**Problem to solve:** In the article on Grant Langley's reelection bid, during which years did Vince Bobot work under Langley as an assistant city attorney?

**** Page ****

Bruce Murphy
Murphy’s Law

Grant Langley Will Run for Reelection

City attorney's decision sets up race against his old friend, attorney Vince Bobot.

By - Dec 2nd, 2019 05:06 pm
Grant Langley. Photo courtesy of the Public Information Division - City of Milwaukee.

Grant Langley. Photo courtesy of the Public Information Division – City of Milwaukee.

Milwaukee City Attorney Grant Langley says he will run for reelection and will release a press release tonight revealing his intention to run. 

“It’s the tenth time” he will run for the office, the city attorney noted in an interview with Urban Milwaukee. Langley was first elected in 1984 in an upset, beating his boss, City Attorney James Brennan, in a contentious election and has since won eight more terms, usually while facing no opponent. 

But Langley had told some he had decided to step down and back in June told Urban Milwaukee he was thinking strongly about it. “I have not made a decision, but I am thinking about it. I expect to make a decision soon.”

That was nearly six months ago and Langley has now decided he wants to continue. “I love it,” he says. “I have a great staff. I love the job.”

That would make an even four decades as city attorney should he win. Langley, now 74, would serve until 2024, when he would be 78 years of age. “I’m in good health,” he says.

The fact that attorney, former police officer and former Milwaukee Municipal Judge Vince Bobot had announced for the seat back in late May was seen as a sign that he believed Langley was stepping down. Bobot considered running in 2016 but once Langley decided he wanted another term, “I honored that and decided not to run,” he told Urban Milwaukee.   

Bobot worked under Langley as an assistant city attorney from 1993 to 1999 and again from 2005 to 2008, and told Urban Milwaukee “I have a lot of respect for Mr. Langley.”

**** Information supplied ****

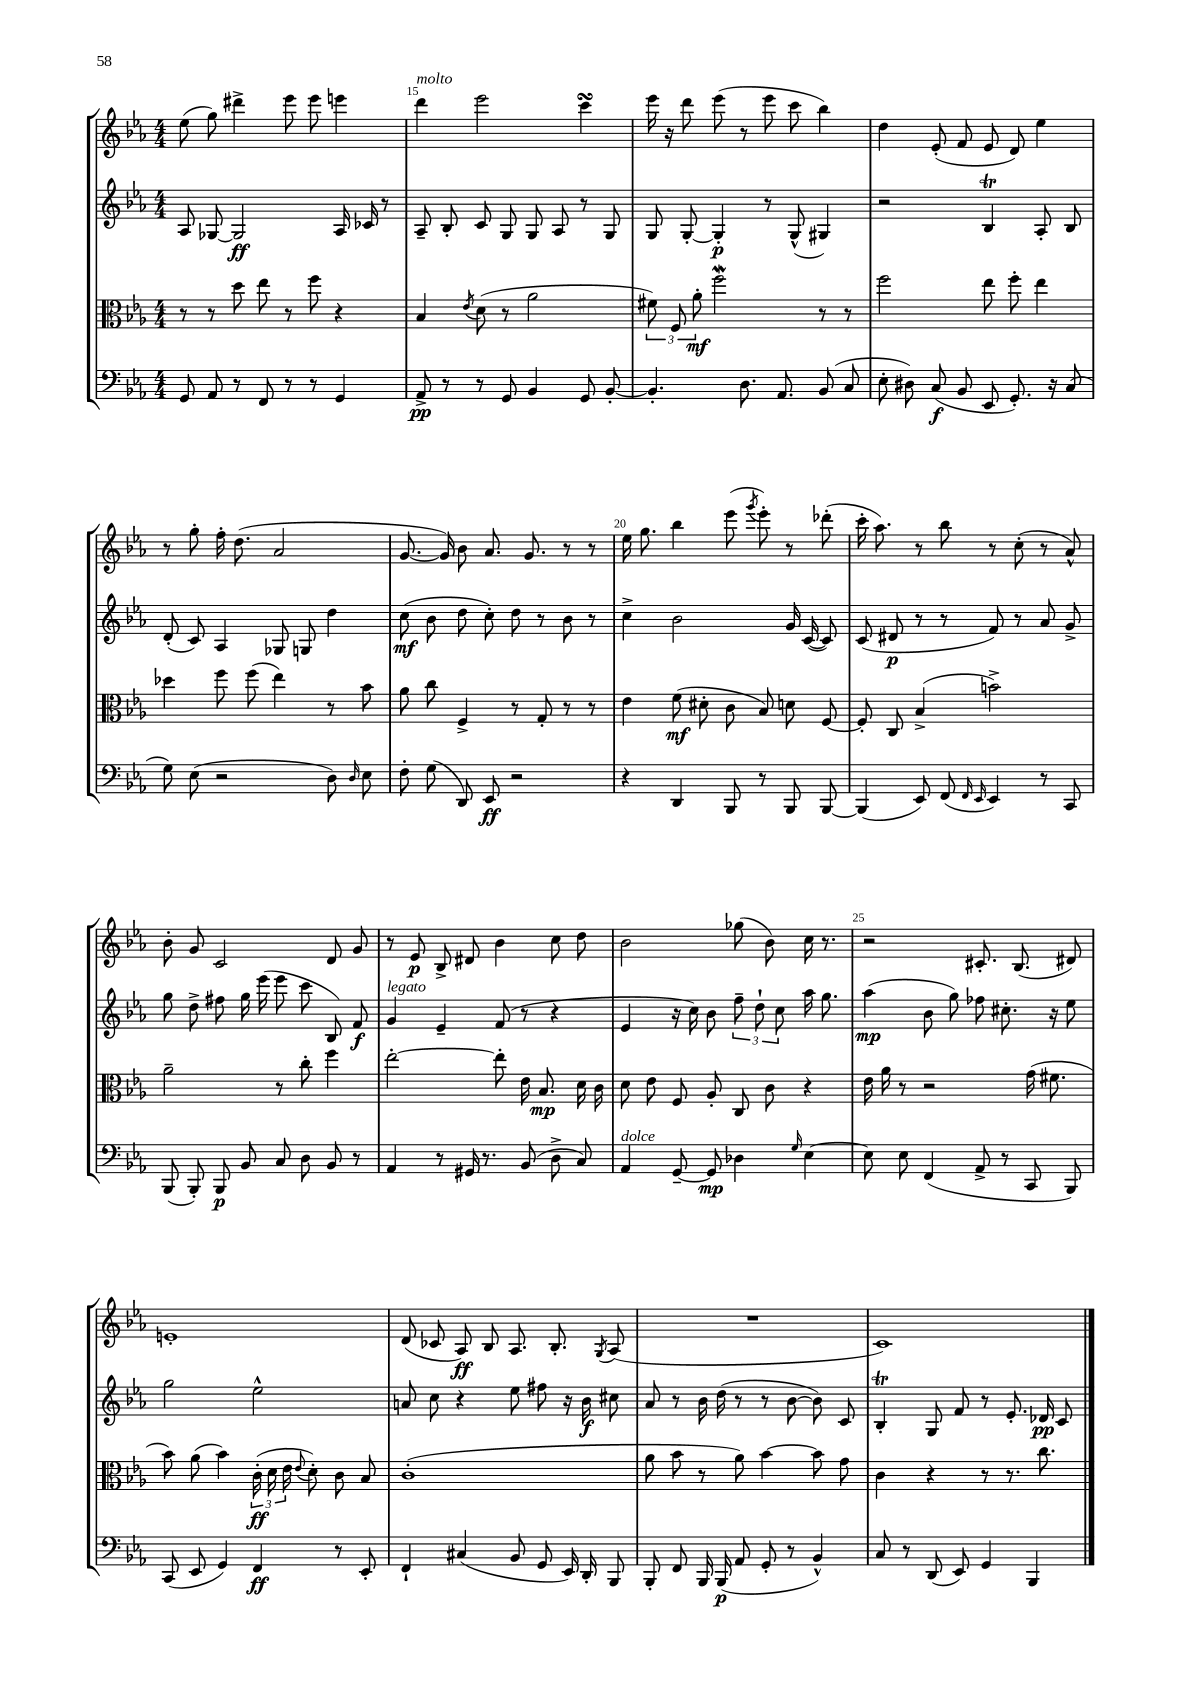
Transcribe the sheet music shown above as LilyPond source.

<<
\new StaffGroup <<
\new Staff = "s0" {
    \clef treble \key ees \major \numericTimeSignature \time 4/4
    \autoBeamOff ees''8( g''8) dis'''4-> ees'''8 ees'''8 e'''4 |
    d'''4^\markup { \italic "molto" } ees'''2 c'''4\turn |
    ees'''16 r16 d'''8 ees'''8( r8 ees'''8 c'''8 bes''4) |
    d''4 ees'8-.( f'8 ees'8 d'8) ees''4 |
    r8 g''8-. f''16-. d''8.( aes'2 |
    g'8.~ g'16) bes'8 aes'8. g'8. r8 r8 |
    ees''16 g''8. bes''4 ees'''8( \acciaccatura { g'''8 } ees'''8-.) r8 des'''8-.( |
    c'''16-. aes''8.) r8 bes''8 r8 c''8-.( r8 aes'8-^) |
    bes'8-. g'8 c'2 d'8 g'8 |
    r8 ees'8\p bes8-> dis'8 bes'4 c''8 d''8 |
    bes'2 ges''8( bes'8) c''16 r8. |
    r2 cis'8.-. bes8.( dis'8) |
    e'1-. |
    d'8( ces'8 aes8\ff) bes8 aes8. bes8.-. \acciaccatura { g8 } aes8( |
    R1 |
    c'1) \bar "|." |
}
\new Staff = "s1" {
    \clef treble \key ees \major \numericTimeSignature \time 4/4
    \autoBeamOff aes8 ges8~ ges2\ff aes16 ces'16 r8 |
    aes8-- bes8-. c'8 g8 g8 aes8 r8 g8 |
    g8 g8~-. g4-.\p r8 g8-^( gis4) |
    r2 bes4\trill aes8-. bes8 |
    d'8-.( c'8) aes4 ges8 g8 d''4 |
    c''8\mf( bes'8 d''8 c''8-.) d''8 r8 bes'8 r8 |
    c''4-> bes'2 g'16 c'16~( c'8) |
    c'8( dis'8\p r8 r8 f'8) r8 aes'8 g'8-> |
    g''8 d''8-> fis''8 g''16 ees'''16( ees'''8 c'''8 bes8) f'8\f |
    g'4^\markup { \italic "legato" } ees'4-- f'8( r8 r4 |
    ees'4 r16 c''16) bes'8 \tuplet 3/2 { f''8-- d''8-! c''8 } aes''16 g''8. |
    aes''4\mp( bes'8 g''8) fes''8 cis''8.-. r16 ees''8 |
    g''2 ees''2-^ |
    a'8 c''8 r4 ees''8 fis''8 r16 bes'16\f cis''8 |
    aes'8 r8 bes'16 d''16( r8 r8 bes'8~ bes'8) c'8 |
    bes4-.\trill g8 f'8 r8 ees'8.-. des'16\pp c'8 \bar "|." |
}
\new Staff = "s2" {
    \clef alto \key ees \major \numericTimeSignature \time 4/4
    \autoBeamOff r8 r8 d''8 ees''8 r8 f''8 r4 |
    bes4 \acciaccatura { ees'8 } d'8( r8 aes'2 |
    \tuplet 3/2 { fis'8) f8 aes'8-.\mf } f''2\mordent r8 r8 |
    f''2 ees''8 f''8-. ees''4 |
    des''4 f''8 f''8( ees''4) r8 bes'8 |
    aes'8 c''8 f4-> r8 g8-. r8 r8 |
    ees'4 f'8\mf( dis'8-. c'8 bes8) d'8 f8~ |
    f8-. c8 bes4->( b'2->) |
    aes'2-- r8 c''8-. f''4 |
    ees''2~-. ees''8-. ees'16 bes8.\mp d'16 c'16 |
    d'8 ees'8 f8 aes8-. c8 c'8 r4 |
    ees'16 aes'16 r8 r2 g'16( fis'8. |
    bes'8) aes'8( bes'4) \tuplet 3/2 { c'16-.\ff( d'16 ees'16 } \appoggiatura { ees'8 } d'8-.) c'8 bes8 |
    c'1-.( |
    aes'8 bes'8 r8 aes'8) bes'4~ bes'8 g'8 |
    c'4 r4 r8 r8. c''8. \bar "|." |
}
\new Staff = "s3" {
    \clef bass \key ees \major \numericTimeSignature \time 4/4
    \autoBeamOff g,8 aes,8 r8 f,8 r8 r8 g,4 |
    aes,8->\pp r8 r8 g,8 bes,4 g,8 bes,8~-. |
    bes,4.-. d8. aes,8. bes,8( c8 |
    ees8-. dis8) c8\f( bes,8 ees,8 g,8.-.) r16 c8( |
    g8) ees8( r2 d8) \grace { d16 } ees8 |
    f8-. g8( d,8) ees,8\ff r2 |
    r4 d,4 bes,,8 r8 bes,,8 bes,,8~ |
    bes,,4( ees,8) f,8( \grace { f,16 ees,16 } ees,4) r8 c,8 |
    bes,,8( bes,,8-.) bes,,8\p bes,8 c8 d8 bes,8 r8 |
    aes,4 r8 gis,16 r8. bes,8( d8-> c8) |
    aes,4^\markup { \italic "dolce" } g,8~-- g,8\mp des4 \grace { g16 } ees4~ |
    ees8 ees8 f,4( aes,8-> r8 c,8 bes,,8) |
    c,8( ees,8 g,4) f,4\ff r8 ees,8-. |
    f,4-! cis4( bes,8 g,8 ees,16) d,16-. bes,,8 |
    bes,,8-. f,8 bes,,16 bes,,16\p( aes,8 g,8-. r8 bes,4-^) |
    c8 r8 d,8( ees,8) g,4 bes,,4 \bar "|." |
}
>>
>>
\layout { \context { \Score currentBarNumber = #14 \override BarNumber.break-visibility = ##(#f #t #t) barNumberVisibility = #(every-nth-bar-number-visible 5) } }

****

**Solution to this task:** From 1993 to 1999 and again from 2005 to 2008.